Wednesday 29 October 2014

User Experience Design

User experience design (UXD or UED) is the process of enhancing customer satisfaction and loyalty by proving the usability, ease of use, and pleasure provided in the interaction between the customer and the product.

The user experience is the totally of end users perceptions as they interact with a product or service. These perceptions include effectiveness (how good is the result?), efficiency (how fast or cheap it is?), emotional satisfaction (how good does it feel?), and the quality of the relationship. 

What is user experience? 

Hassenzahl and Roto (2007) state the case for the difference between the functional view of usability and the phenomenological view of emotional impact. 

'Design for the wild' - design in context.

The application of user research in the development and production of user interface.
User-centered-design.
The purposeful engineering of user experience through the application of UXD technology. 

Garretts model for user experience design, from the first to final element. 
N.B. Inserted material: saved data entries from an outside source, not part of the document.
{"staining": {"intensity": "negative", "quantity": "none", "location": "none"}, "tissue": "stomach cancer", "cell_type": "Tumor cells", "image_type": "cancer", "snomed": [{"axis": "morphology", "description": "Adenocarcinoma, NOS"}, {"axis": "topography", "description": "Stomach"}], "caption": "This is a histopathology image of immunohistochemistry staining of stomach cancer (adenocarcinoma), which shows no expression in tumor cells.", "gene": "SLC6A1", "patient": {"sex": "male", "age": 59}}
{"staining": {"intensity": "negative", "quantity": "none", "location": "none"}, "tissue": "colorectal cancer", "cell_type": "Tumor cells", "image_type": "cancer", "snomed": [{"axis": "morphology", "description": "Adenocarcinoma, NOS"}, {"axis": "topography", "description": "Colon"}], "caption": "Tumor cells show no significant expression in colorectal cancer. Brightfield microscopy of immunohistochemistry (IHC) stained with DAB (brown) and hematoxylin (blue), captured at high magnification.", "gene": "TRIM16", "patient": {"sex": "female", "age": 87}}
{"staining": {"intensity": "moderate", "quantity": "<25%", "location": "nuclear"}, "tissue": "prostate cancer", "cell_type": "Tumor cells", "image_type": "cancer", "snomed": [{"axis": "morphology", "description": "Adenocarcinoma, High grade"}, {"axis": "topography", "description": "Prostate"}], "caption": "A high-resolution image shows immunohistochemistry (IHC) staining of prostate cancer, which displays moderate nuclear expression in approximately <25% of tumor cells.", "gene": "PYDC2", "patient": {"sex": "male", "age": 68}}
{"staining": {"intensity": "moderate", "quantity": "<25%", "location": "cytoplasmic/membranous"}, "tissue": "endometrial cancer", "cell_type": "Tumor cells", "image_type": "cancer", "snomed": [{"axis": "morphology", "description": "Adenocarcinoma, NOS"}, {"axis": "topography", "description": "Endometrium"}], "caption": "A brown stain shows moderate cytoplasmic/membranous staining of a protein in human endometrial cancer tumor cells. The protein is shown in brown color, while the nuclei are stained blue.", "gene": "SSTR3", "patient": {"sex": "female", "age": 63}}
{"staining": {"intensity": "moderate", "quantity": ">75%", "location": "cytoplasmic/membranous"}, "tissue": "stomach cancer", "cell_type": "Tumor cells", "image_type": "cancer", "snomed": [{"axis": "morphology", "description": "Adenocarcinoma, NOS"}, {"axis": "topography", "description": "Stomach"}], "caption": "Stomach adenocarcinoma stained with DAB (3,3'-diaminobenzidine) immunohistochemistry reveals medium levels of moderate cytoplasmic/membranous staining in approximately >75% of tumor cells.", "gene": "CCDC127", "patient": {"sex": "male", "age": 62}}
  1. Strategy - user needs/product objectives
  2. Scope - functional specifactions/content requirements
  3. Structure - interaction design/information architecture 
  4. Skeleton - interface design/navigation design/information design
  5. Surface - sensory design

UXD Methods
  • user research - Real life user research: goals of particular user groups, attitudes and behaviours while completing goal. Observations questionnaires etc. 
  • personas - Documents that describe a user type based on research. Personas describe a specific person who acts as an exemplar of a specific group. 
  • content strategy
  • site maps/task flows
  • wireframes
  • A/B testing
What is a persona?
A persona is a representation of a particular audience segment for a website/product/service you are designing , based on various types of qualitative and quantitive research. It captures a persons motivation, frustration and the essence of who they are.

What is a wireframe?
"A staple of user experience work, a wireframe is a skeleton of a page. It shows the priority and he organisation of things on the screen and how users will get to other parts of the site. Wireframes range in fidelity from quick sketches on a whiteboard to detailed computer renderings. While wireframes will vary in their level of detail, they generally reflect the designers ideas about the placement of elements on the page, the labelling of elements, site navigation, and how the user will interact with the site?"